Quanto mais a fundo eu ia na história, na exploração do ambiente e no diálogo com outros personagens, mais sistemas e camadas de interação surgiam. Fui destratado por estar fedendo, nobres caçoaram das minhas roupas rasgadas, mas também fui olhado com suspeita por outros por não vestir as bandeiras do feudo ao qual uma cidade pertencia. Joguei roupas no chão para me livrar do peso extra e horas depois me deparei com um NPC vestindo-as por conta de serem mais “limpas” e “bem cuidadas” do que as dele. Após incontáveis horas de jogo, sequer vi tudo que Kingdom Come tinha a me apresentar. Usei pouquíssimo de alquimia, mas vi amigos contarem histórias mirabolantes sobre como eles resolveram o mesmo problema do acampamento de bandidos, mas com o envenenamento de alimentos ou da água. “Não passou pela minha cabeça essa possibilidade”, era a minha resposta mais comum.
Retorno mais uma vez ao incrível artigo de GB Bruford sobre como o STALKER resolve os problemas que a maioria dos jogos de “survival” ainda sofrem para solucionar.
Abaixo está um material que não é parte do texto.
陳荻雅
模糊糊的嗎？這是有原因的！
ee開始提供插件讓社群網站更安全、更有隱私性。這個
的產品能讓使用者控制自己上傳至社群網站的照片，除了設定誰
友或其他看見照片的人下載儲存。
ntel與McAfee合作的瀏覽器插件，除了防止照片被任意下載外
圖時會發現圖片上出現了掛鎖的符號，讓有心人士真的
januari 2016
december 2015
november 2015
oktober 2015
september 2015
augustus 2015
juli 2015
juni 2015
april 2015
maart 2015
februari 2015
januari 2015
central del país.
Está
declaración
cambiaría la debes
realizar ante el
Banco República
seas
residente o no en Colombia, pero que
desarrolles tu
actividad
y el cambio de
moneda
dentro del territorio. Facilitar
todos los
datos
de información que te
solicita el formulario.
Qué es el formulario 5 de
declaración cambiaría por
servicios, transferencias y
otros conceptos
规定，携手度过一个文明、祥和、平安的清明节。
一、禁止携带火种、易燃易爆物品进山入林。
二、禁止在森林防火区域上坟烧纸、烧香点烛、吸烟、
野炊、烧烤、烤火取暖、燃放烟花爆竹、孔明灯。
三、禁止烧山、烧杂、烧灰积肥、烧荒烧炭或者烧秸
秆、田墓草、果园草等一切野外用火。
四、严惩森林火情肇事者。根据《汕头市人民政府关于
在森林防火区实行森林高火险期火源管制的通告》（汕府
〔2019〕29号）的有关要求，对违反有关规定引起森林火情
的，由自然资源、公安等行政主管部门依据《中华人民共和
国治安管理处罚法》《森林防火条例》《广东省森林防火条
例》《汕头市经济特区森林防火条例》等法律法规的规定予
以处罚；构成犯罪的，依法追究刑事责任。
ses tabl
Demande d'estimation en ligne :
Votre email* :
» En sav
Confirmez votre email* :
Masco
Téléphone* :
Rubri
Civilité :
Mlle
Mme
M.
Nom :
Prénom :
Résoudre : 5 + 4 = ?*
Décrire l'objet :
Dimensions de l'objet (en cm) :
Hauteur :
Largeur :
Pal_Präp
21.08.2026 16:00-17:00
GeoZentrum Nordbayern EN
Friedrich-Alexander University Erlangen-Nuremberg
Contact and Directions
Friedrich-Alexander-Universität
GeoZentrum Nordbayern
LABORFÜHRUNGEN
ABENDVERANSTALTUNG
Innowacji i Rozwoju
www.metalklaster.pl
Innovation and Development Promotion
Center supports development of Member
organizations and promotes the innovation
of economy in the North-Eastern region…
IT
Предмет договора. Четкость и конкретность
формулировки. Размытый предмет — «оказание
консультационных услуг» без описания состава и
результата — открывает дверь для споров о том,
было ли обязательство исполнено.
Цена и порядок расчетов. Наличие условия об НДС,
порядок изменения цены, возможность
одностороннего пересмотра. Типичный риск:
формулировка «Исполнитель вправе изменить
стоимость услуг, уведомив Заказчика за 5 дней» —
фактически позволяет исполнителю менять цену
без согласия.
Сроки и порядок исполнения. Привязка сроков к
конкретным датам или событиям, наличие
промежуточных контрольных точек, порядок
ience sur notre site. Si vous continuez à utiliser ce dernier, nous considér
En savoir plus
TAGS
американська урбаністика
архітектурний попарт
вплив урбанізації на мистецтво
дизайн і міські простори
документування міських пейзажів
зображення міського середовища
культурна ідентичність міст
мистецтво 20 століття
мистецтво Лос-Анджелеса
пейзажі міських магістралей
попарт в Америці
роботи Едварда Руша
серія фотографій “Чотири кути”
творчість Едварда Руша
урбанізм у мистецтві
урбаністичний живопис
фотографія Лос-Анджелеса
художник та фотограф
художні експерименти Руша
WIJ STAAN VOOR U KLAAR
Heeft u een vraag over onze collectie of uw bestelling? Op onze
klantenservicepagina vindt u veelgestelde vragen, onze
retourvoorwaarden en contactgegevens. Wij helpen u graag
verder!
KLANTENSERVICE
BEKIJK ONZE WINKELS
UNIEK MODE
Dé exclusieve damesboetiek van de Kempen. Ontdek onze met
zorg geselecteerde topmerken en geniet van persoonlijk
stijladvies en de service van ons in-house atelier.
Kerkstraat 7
Poucos games tem tantas mecânicas estruturadas de forma tão coesa quanto o jogo da GSC Gameworld, e é essa a qualidade que atribuo a Kingdom Come: Deliverance. Se você pensou em uma solução para uma quest que remotamente poderia funcionar no período histórico, acredite, vai funcionar. Mesmo que não ocorra da maneira que previu, ou você tirou um bom aprendizado disso ou melhorou uma habilidade que pode te ser útil no futuro. É bom ver um jogo que, mesmo tendo mais de 80 horas de jogo, não faz esse tempo ser desperdiçado.
Uma pena que essa ambição da Warhorse em explorar e desenvolver todo sistema possível com um imenso apreço venha com um custo um pouco alto: bugs. Não falo daqueles onde o cavalo fica preso em alguma área do mapa ou algum problema no sistema de combate; estes eu relevo sem a menor dor de cabeça. Falo de ter de restaurar saves de doze horas atrás por uma quest não ser ativada, ou por um personagem não estar no local demarcado e ter de reiniciar o jogo cinco, seis, sete vezes até que ele apareça. Cada diálogo é interrompido com uma tela de carregamento, até mesmo na versão de PC instalada em um SSD. Vi personagens ficarem sem cabeça e em dado momento eu tive de restaurar um save de doze horas atrás pois o jogo decidiu que não ia me deixar conversar com mais nenhum personagem e, por algum motivo, o bug afetara também todos os outros sete saves anteriores. Se isso não é uma prova do quão paciente eu sou, não sei o que é. Isso dito, as atualizações do jogo são frequentes, e os devs parecem empenhados em corrigir os problemas observados; com isso, há uma grande chance de Kingdom Come: Deliverance ser um jogo muito mais polido em alguns meses.
Inconsistente, problemático ou não, Kingdom Come: Deliverance – na atual conjuntura de games – é praticamente excepcional no que faz. Resgatou das minhas memórias de STALKER até os tranquilos trajetos de Euro Truck Simulator. Merece ser apreciado e parabenizado pela sua interconectividade de sistemas, a complexidade no combate e o quão “humano” ele consegue ser com algumas de suas quests. É fantástico, belíssimo e marcante.
Kingdom Come: Deliverance
Total - 8.5
8.5
Mesmo que um pouco ambicioso demais para o seu próprio bem e com uma história previsível, Kingdom Come: Deliverance ainda é um RPG excepcional na sua integração de mecânicas e sistemas com a sua ambientação, em prover um tom mais “pé no chão” para seu protagonista e quests secundárias, e maravilhoso para quem gosta de apreciar um belo cenário. Imperdível para fãs de RPG.